One thing is clear: the metal worker has become an outstanding and prestigious statesman whose voice is respectfully heard in every international meeting.
He is proud to have been honored with the choice of Brazil to hold the Olympic Games of 2016 thanks to the excellent program presented in Denmark. His country will also host the World Football Cup in 2014. All of this has been the result of the projects submitted by Brazil, which left those of their competitors behind.
A great proof of his selflessness was his refusal to go to the reelection and his confidence that the Workers Party will continue in government in Brazil.
Some of those who envy his prestige and his glory, and worse still, those at the service of the empire, criticized him for coming to Cuba. To that end, they have resorted to the vile slanders used against Cuba for half a century.
Lula has known for many years that in our country no one has ever been tortured; that we have never ordered the assassination of an adversary, and that we have never lied to the people. He does know that truth is the inseparable companion of his Cuban friends.

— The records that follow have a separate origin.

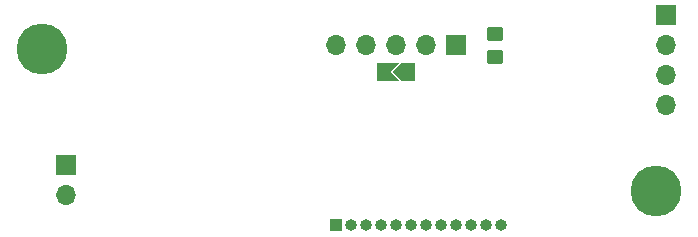
<source format=gbs>
G04 #@! TF.GenerationSoftware,KiCad,Pcbnew,(6.0.6)*
G04 #@! TF.CreationDate,2023-04-07T17:07:22+02:00*
G04 #@! TF.ProjectId,LampeSolairePetite,4c616d70-6553-46f6-9c61-697265506574,R00*
G04 #@! TF.SameCoordinates,Original*
G04 #@! TF.FileFunction,Soldermask,Bot*
G04 #@! TF.FilePolarity,Negative*
%FSLAX46Y46*%
G04 Gerber Fmt 4.6, Leading zero omitted, Abs format (unit mm)*
G04 Created by KiCad (PCBNEW (6.0.6)) date 2023-04-07 17:07:22*
%MOMM*%
%LPD*%
G01*
G04 APERTURE LIST*
G04 Aperture macros list*
%AMRoundRect*
0 Rectangle with rounded corners*
0 $1 Rounding radius*
0 $2 $3 $4 $5 $6 $7 $8 $9 X,Y pos of 4 corners*
0 Add a 4 corners polygon primitive as box body*
4,1,4,$2,$3,$4,$5,$6,$7,$8,$9,$2,$3,0*
0 Add four circle primitives for the rounded corners*
1,1,$1+$1,$2,$3*
1,1,$1+$1,$4,$5*
1,1,$1+$1,$6,$7*
1,1,$1+$1,$8,$9*
0 Add four rect primitives between the rounded corners*
20,1,$1+$1,$2,$3,$4,$5,0*
20,1,$1+$1,$4,$5,$6,$7,0*
20,1,$1+$1,$6,$7,$8,$9,0*
20,1,$1+$1,$8,$9,$2,$3,0*%
%AMFreePoly0*
4,1,6,0.587500,-0.725000,-0.587500,-0.725000,-1.287500,0.000000,-0.587500,0.725000,0.587500,0.725000,0.587500,-0.725000,0.587500,-0.725000,$1*%
%AMFreePoly1*
4,1,6,0.587500,0.000000,1.287500,-0.725000,-0.587500,-0.725000,-0.587500,0.725000,1.287500,0.725000,0.587500,0.000000,0.587500,0.000000,$1*%
G04 Aperture macros list end*
%ADD10R,1.700000X1.700000*%
%ADD11O,1.700000X1.700000*%
%ADD12C,4.300000*%
%ADD13R,1.000000X1.000000*%
%ADD14O,1.000000X1.000000*%
%ADD15FreePoly0,0.000000*%
%ADD16FreePoly1,0.000000*%
%ADD17RoundRect,0.250000X-0.450000X0.350000X-0.450000X-0.350000X0.450000X-0.350000X0.450000X0.350000X0*%
G04 APERTURE END LIST*
D10*
X96520000Y-86360000D03*
D11*
X96520000Y-88900000D03*
D12*
X146500000Y-88500000D03*
X94500000Y-76500000D03*
D13*
X119380000Y-91440000D03*
D14*
X120650000Y-91440000D03*
X121920000Y-91440000D03*
X123190000Y-91440000D03*
X124460000Y-91440000D03*
X125730000Y-91440000D03*
X127000000Y-91440000D03*
X128270000Y-91440000D03*
X129540000Y-91440000D03*
X130810000Y-91440000D03*
X132080000Y-91440000D03*
X133350000Y-91440000D03*
D10*
X129535000Y-76200000D03*
D11*
X126995000Y-76200000D03*
X124455000Y-76200000D03*
X121915000Y-76200000D03*
X119375000Y-76200000D03*
D10*
X147320000Y-73660000D03*
D11*
X147320000Y-76200000D03*
X147320000Y-78740000D03*
X147320000Y-81280000D03*
D15*
X125497500Y-78486000D03*
D16*
X123422500Y-78486000D03*
D17*
X132842000Y-75200000D03*
X132842000Y-77200000D03*
M02*

</source>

From Cuba he left for our neighbor Haiti. We shared with him our ideas on what we are proposing with regard to a sustainable and efficient program, one especially important and very economic for Haiti. He knows that more than one hundred thousand Haitians have been treated by our doctors and by graduates from the Latin American School of Medicine after the earthquake. We discussed serious issues; I am aware of his fervent wishes to help that noble and long-suffering people.